Gather every line of the items below that contains the word "Court", copying each line in full. Case matters, so count only matches with the same capitalization.

START RAW DATA

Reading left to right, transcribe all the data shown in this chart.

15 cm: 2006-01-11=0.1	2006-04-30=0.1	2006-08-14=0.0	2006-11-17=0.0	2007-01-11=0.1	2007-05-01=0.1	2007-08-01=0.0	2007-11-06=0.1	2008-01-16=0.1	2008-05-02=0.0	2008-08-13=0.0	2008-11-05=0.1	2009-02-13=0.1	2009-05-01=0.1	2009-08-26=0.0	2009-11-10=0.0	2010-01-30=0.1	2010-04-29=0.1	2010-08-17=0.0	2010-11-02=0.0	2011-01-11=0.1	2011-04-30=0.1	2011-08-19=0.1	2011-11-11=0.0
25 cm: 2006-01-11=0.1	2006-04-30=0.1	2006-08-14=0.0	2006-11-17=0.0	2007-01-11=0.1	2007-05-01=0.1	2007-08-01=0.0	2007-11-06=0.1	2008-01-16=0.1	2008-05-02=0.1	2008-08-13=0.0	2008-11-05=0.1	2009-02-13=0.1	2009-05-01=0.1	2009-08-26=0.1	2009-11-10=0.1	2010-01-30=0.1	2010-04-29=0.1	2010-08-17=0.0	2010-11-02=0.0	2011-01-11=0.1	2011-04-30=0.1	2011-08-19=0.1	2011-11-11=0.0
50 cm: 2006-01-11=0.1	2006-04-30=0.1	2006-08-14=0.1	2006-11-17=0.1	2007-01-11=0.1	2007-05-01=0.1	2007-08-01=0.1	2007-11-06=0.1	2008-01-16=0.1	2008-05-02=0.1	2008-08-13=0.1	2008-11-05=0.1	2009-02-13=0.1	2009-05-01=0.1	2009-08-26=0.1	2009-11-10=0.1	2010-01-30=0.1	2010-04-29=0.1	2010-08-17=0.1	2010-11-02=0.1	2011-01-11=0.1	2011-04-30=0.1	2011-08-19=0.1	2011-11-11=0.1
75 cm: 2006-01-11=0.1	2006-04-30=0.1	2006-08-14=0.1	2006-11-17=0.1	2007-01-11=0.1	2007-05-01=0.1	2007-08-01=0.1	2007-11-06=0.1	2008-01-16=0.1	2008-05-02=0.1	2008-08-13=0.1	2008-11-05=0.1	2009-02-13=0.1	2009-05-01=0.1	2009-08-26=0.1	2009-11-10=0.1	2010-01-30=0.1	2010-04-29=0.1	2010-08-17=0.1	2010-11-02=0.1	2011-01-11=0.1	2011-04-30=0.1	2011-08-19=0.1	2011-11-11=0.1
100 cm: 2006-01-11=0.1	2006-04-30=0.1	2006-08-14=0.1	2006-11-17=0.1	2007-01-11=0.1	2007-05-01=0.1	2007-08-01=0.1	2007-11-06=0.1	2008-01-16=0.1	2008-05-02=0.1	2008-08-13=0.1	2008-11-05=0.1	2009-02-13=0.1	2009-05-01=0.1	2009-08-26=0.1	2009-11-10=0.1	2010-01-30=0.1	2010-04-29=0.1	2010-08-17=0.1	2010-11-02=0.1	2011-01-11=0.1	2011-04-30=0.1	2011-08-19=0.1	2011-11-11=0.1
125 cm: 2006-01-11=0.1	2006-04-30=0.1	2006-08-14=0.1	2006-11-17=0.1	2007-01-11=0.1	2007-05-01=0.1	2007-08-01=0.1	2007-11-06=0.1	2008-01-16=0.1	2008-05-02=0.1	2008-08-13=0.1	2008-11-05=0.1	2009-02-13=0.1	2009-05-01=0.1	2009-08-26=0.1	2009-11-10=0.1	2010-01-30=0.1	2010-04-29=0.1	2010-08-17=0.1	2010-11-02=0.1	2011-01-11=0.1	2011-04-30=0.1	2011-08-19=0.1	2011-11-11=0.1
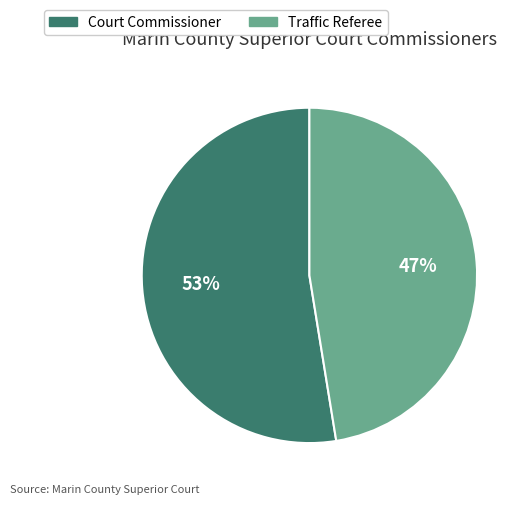

Between Court Commissioner and Traffic Referee, which is larger?

Court Commissioner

END RAW DATA

SOLUTION BELOW ▸
Between Court Commissioner and Traffic Referee, which is larger?
Court Commissioner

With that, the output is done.